LaMoine Davis, Elmer’s younger brother, said he remembered watching the guys up on the mountain that first time. He said he could walk out of the old school — still functioning as the grade school then – and go to the northeast corner (probably close to where the Alamo Medical clinic is today), and watch what was happening. He said there were people at the lower levels who had flags and by moving the flags in the right directions, like in the signal corps, could let those working with the rocks know how to set the lines properly, and he said, “They got it pretty straight, too, didn’t they?”So there it was, a big white block P just above that rock ledge outcropping, easily seen from most any spot in town.

Over the next year, it was somehow decided that the letter needed to be changed a little, so in 1939 some of the boys again went up on the mountain and added the base and the little tail to the top of the letter, making it look as it does today. This time other people of the community wanted to help also. Elmer Davis took his Dad’s old Chevy truck and drove that up the canyon.
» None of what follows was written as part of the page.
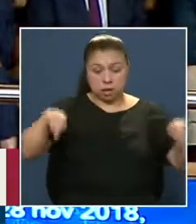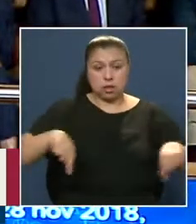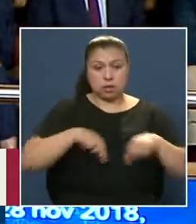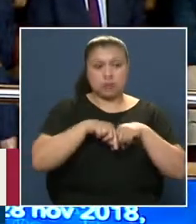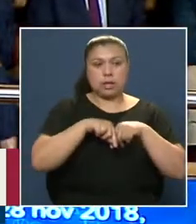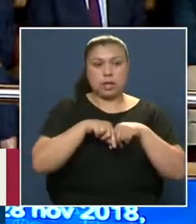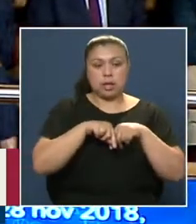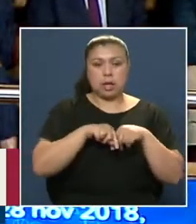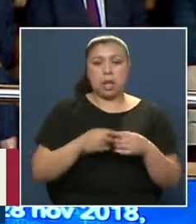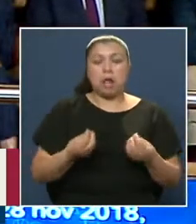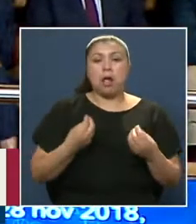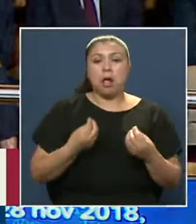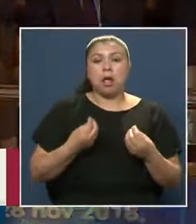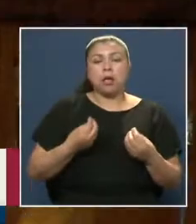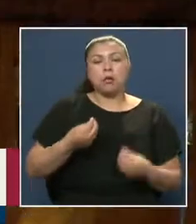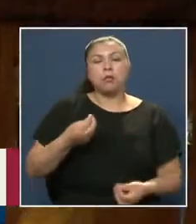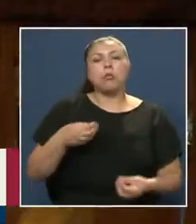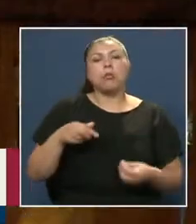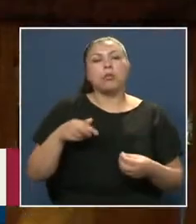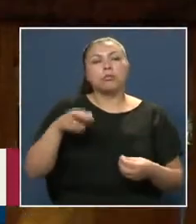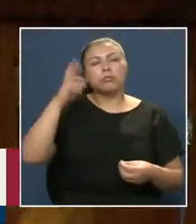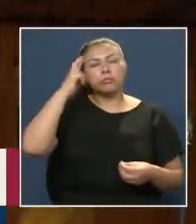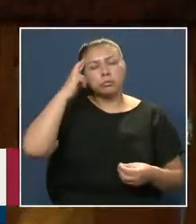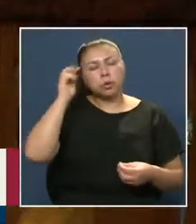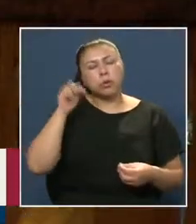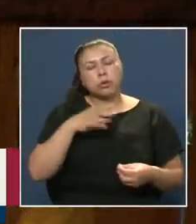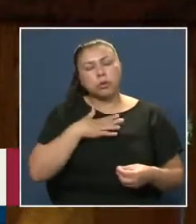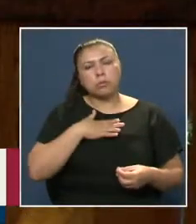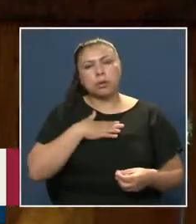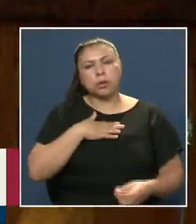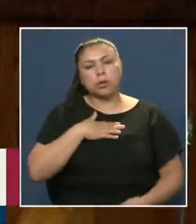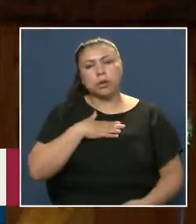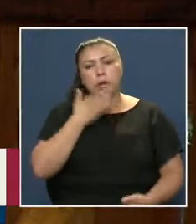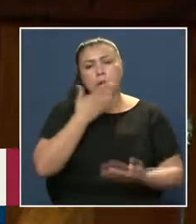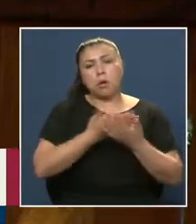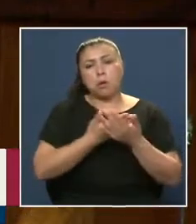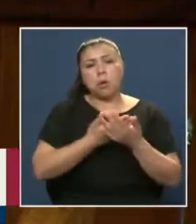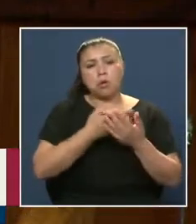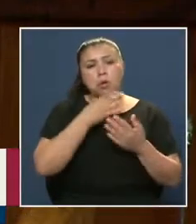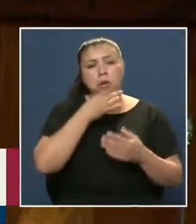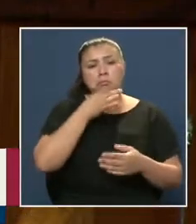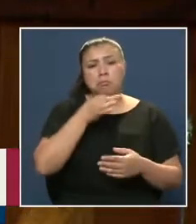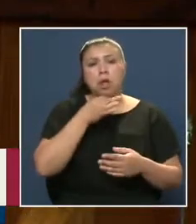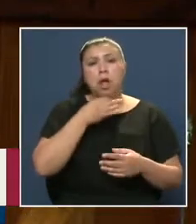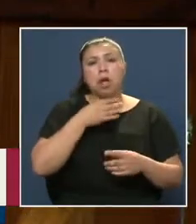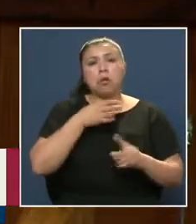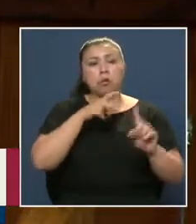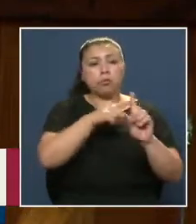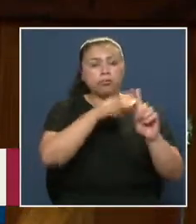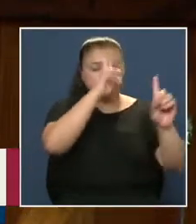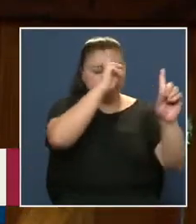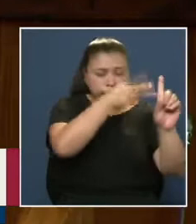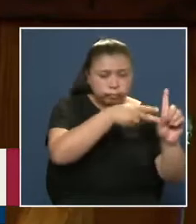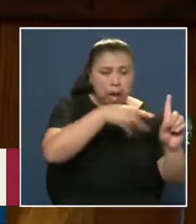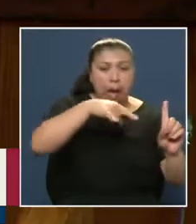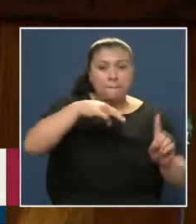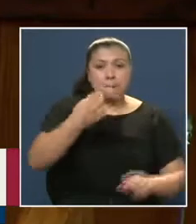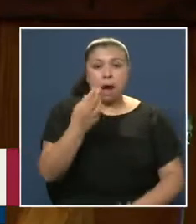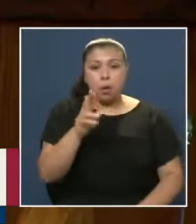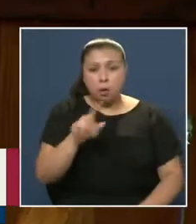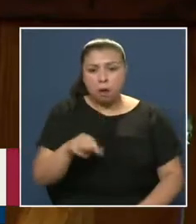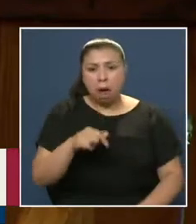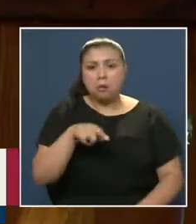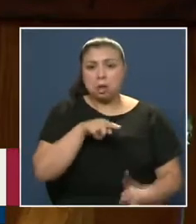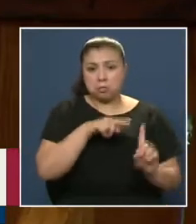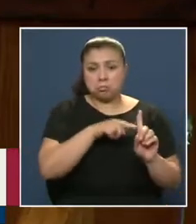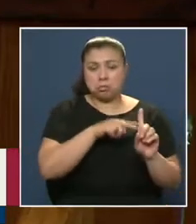Y se me vino A la memoria Cuando Se dijo Que se iba a hacer Un homenaje A Juan Luis Maurás Que creo que fue El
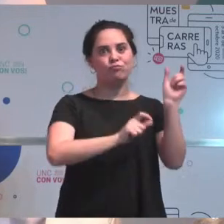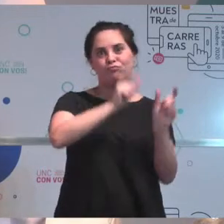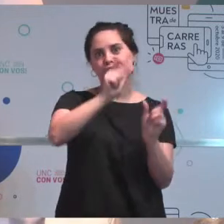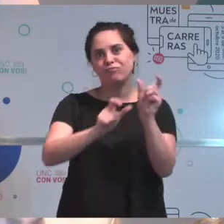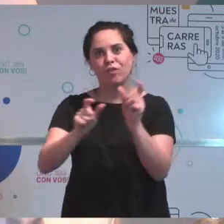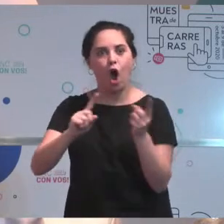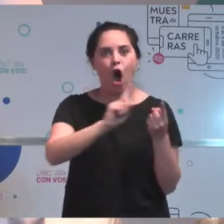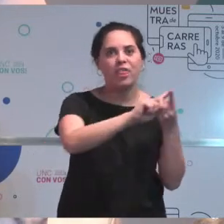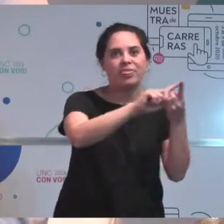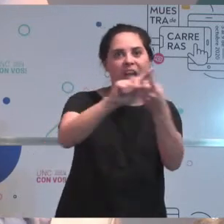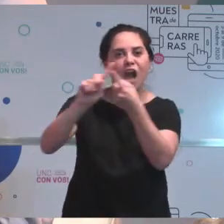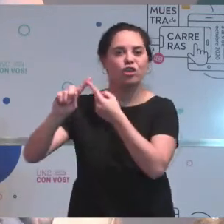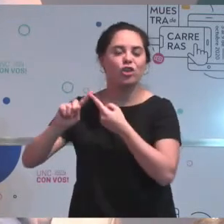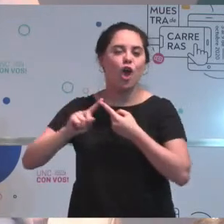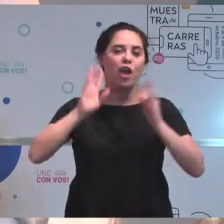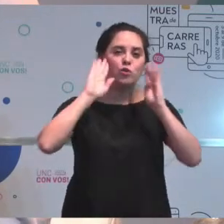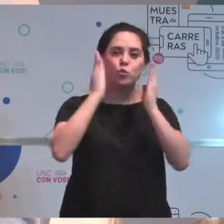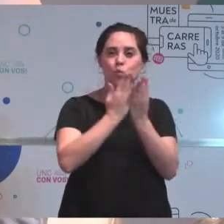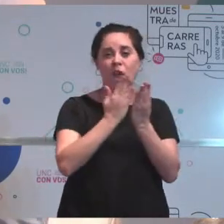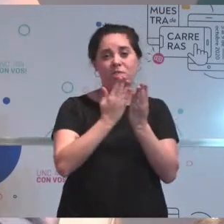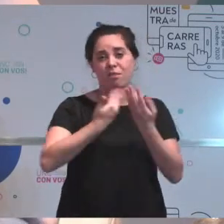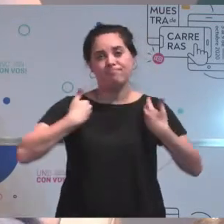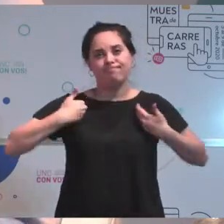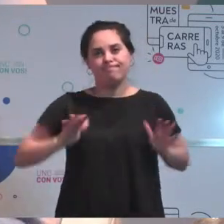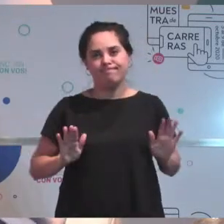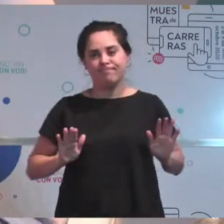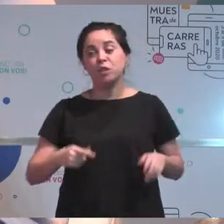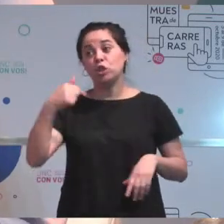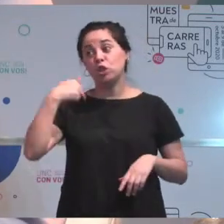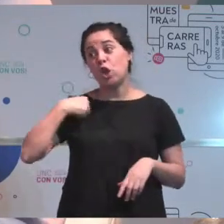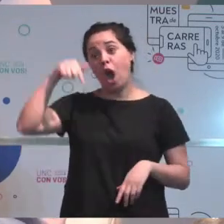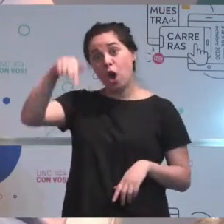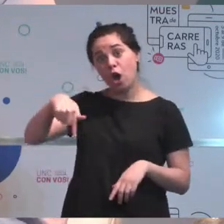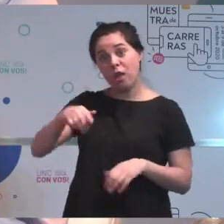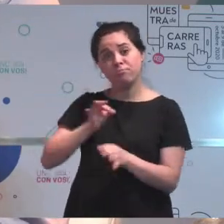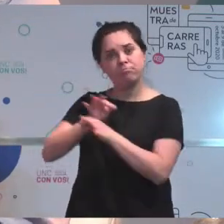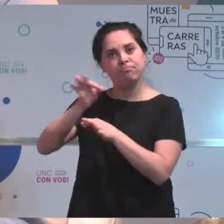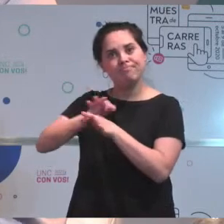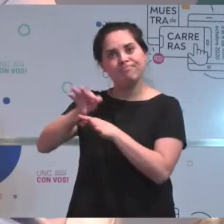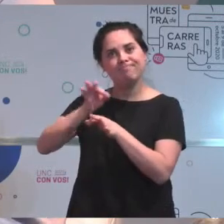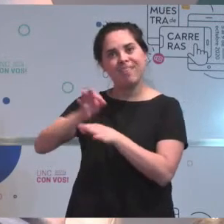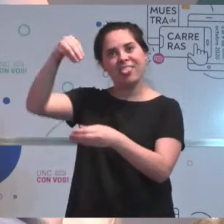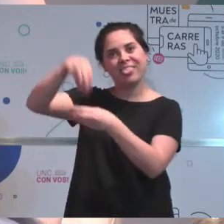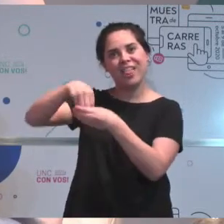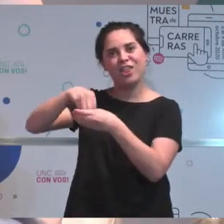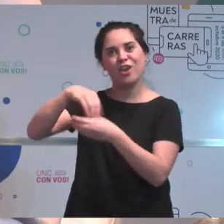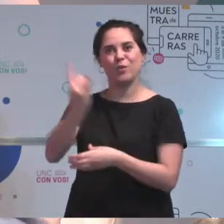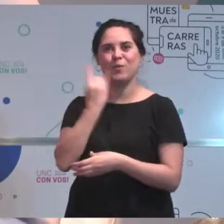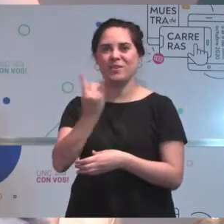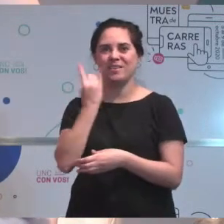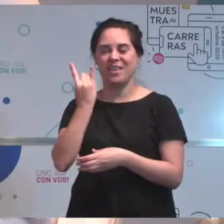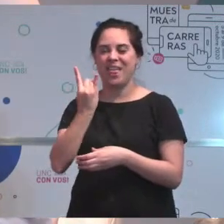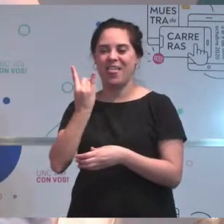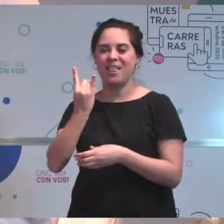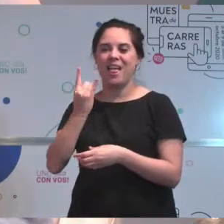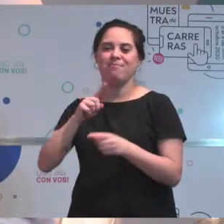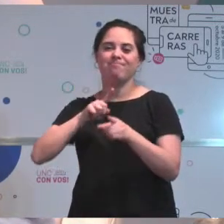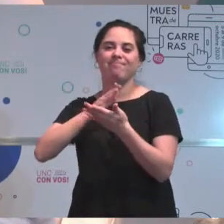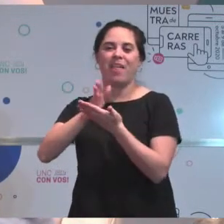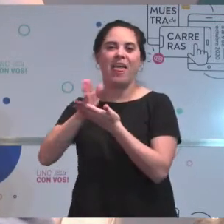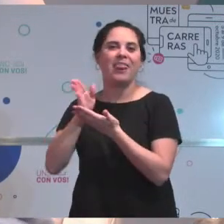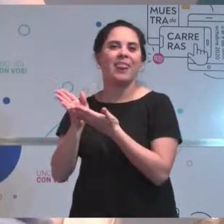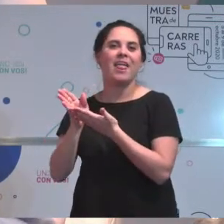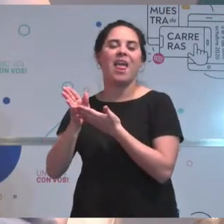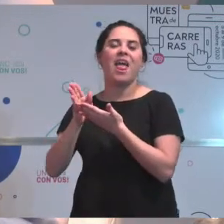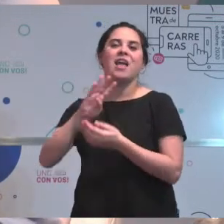estudiantes. Yo actualmente doy clase en la universidad, en la carrera, doy sistema de información territorial que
For many years afterward it was an annual task of the high school students in the spring, usually in May, to make the trek up the mountain and put a new coat of mixed water and lime on the letter. For awhile it remained necessary to ride horses up most of the way, but as pickups got better, the students would drive those as far as they could and walk the rest of the way. Today, with 4-wheel-drive vehicles, a person can go almost to right under the rock ledge. Yet, there is something that hasn’t changed over the many years: it is still necessary to carry water and lime up to the letter by hand. The lime still comes in bags, but the water is carried now in 1-gallon plastic jugs. Everyone has to bring one.

LaMoine Davis used to tell that in his own time in high school, plus probably for some years before and after, “It was a highly anticipated event. “And quite an ordeal, too. But when the work at the P was done for the day,  kids usually skipped the rest of the day of school and went swimming at Big Ash,” which was then a popular and well maintained recreation spot.

Why was the letter P used when the name of the town is Alamo? Some of Alamo’s old timers say that when the schools all became one district in 1931, “There was a little bit of tension between the Alamo schools and others in the Pahranagat Valley, so it was decided that a “P” was the letter to use  instead of an “A.”

The “P” spends four lonely years presently, maybe more, before it is visited again by the high school students. Since 1977, the school stopped going up every year and changed to going just once every four years, rather  than not go at all. Former PVHS Principal Steve Hansen said doing it once every four years gives everyone who attends PVHS a chance to go up and experience this unique event if they want to. It’s something not done by schools in many other towns around the country.

Very few people actually get to up to the “P” because it is quite steep up there, but there it is and has been there for a long time, for everyone to enjoy. And it figures to be there for a long, long time to come.